SHORT PROBLEM A - In the patent abstract on retrieving recordings, what is a spoken query represented as?

SOURCE TEXT -
A method selects recordings stored in a database. A spoken query is represented as a phonetic lattice and paths through the phonetic lattice are converted to a set of text queries. The database is searched to generate a playlist of recordings matching the set of text queries and samples of the recordings on the playlist are then played. A particular sample is selected as an acoustic query for searching the database to update the playlist with recording matching the acoustic query. Samples of the recordings on the updated playlist are played and a particular sample of the updated play list is selected. A particular record associated with the sample is then played.

Description

    FIELD OF THE INVENTION
  • [0001]
    The present invention relates generally to searching and retrieving audio content, and more particularly to retrieving recorded music in a database using spoken queries.

THE DATA -
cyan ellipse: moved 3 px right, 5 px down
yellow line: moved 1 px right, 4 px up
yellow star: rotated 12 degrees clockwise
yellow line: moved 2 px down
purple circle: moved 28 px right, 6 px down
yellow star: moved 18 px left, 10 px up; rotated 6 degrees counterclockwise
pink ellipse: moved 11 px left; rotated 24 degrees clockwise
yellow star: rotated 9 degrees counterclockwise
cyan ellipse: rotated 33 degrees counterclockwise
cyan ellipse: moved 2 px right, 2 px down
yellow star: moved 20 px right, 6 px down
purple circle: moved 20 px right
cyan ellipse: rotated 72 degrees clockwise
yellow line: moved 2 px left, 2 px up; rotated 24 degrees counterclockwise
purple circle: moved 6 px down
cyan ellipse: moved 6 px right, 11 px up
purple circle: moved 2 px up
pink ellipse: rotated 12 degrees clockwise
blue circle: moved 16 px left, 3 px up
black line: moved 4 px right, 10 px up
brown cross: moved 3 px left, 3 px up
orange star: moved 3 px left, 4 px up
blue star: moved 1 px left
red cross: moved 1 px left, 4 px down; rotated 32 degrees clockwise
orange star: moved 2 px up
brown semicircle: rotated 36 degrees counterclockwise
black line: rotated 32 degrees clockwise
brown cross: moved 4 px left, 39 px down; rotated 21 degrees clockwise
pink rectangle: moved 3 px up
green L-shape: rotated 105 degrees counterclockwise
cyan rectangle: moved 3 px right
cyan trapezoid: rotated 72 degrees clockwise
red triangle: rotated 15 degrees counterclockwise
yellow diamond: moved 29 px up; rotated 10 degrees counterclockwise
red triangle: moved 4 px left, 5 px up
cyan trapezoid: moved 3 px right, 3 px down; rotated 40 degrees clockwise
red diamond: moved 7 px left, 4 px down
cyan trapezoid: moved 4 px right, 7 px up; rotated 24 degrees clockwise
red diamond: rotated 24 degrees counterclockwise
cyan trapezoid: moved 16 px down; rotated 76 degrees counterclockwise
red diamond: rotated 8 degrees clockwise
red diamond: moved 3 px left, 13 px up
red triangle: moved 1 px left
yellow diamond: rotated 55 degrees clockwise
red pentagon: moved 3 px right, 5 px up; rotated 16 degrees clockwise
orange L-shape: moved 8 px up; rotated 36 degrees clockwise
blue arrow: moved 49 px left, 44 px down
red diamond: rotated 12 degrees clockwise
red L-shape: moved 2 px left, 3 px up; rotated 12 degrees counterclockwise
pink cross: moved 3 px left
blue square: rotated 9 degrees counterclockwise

SHORT PROBLEM B - Extract the entries starting at the first entry and ending at the line that contains "yellow star: moved 20 px right, 6 px down", with both ends included, and reproduce each line unchanged.

FULL SOLUTION A - A phonetic lattice.

FULL SOLUTION B -
cyan ellipse: moved 3 px right, 5 px down
yellow line: moved 1 px right, 4 px up
yellow star: rotated 12 degrees clockwise
yellow line: moved 2 px down
purple circle: moved 28 px right, 6 px down
yellow star: moved 18 px left, 10 px up; rotated 6 degrees counterclockwise
pink ellipse: moved 11 px left; rotated 24 degrees clockwise
yellow star: rotated 9 degrees counterclockwise
cyan ellipse: rotated 33 degrees counterclockwise
cyan ellipse: moved 2 px right, 2 px down
yellow star: moved 20 px right, 6 px down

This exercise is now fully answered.